Why does everyone refer to a "house" as a "home"?
As in "they just put in a new row of luxury homes," or "we just bought our first home." I hate thinking of it as a commodity that could be constructed or purchased just like that. Really, the physical building is more of the shell of the home, just as the body is the shell of the soul. And it can be in any sort of place, not just a single-family dwelling: rental apartment, old shack, college dormitory... I have found home in all of these places.
Home is something sacred, the place where a person feels safe, accepted, and unconditionally loved. You cannot purchase it with money and you cannot build it simply with a construction crew and a pile of 2x4s. It is something that is patiently woven by delicate spiders with warm and pulsing hearts. These spiders do not even need to be related.

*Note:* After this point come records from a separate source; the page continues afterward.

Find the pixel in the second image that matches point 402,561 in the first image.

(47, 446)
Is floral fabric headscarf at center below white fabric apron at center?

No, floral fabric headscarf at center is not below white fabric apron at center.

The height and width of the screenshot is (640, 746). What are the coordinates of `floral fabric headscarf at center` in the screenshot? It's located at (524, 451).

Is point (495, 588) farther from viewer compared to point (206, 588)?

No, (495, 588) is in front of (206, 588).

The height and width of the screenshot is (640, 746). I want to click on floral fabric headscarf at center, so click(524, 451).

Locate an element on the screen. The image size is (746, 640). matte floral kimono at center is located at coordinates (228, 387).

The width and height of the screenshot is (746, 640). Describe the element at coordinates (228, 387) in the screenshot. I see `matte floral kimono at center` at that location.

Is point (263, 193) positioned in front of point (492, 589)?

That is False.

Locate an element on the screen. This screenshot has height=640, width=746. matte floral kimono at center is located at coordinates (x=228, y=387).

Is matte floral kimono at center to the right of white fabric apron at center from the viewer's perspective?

Equating house with home degrades that beautiful word into something that can simply be fabricated with enough cash. Developers use the pleasant imagery conjured by the term to achieve their aims, to sell their product to accepting families who believe the purchase will finally provide a “home.” But what a lot of people don’t realize is that the home is something that we carry in our hearts whenever we dwell with those we love. Referring to the physical structure as a home seriously limits our thinking.
Heheh... and anyway, how will we ever fight suburban sprawl if everyone thinks this is the only option?
1 comment:
I often wish that people would practice precision of language with greater commitment.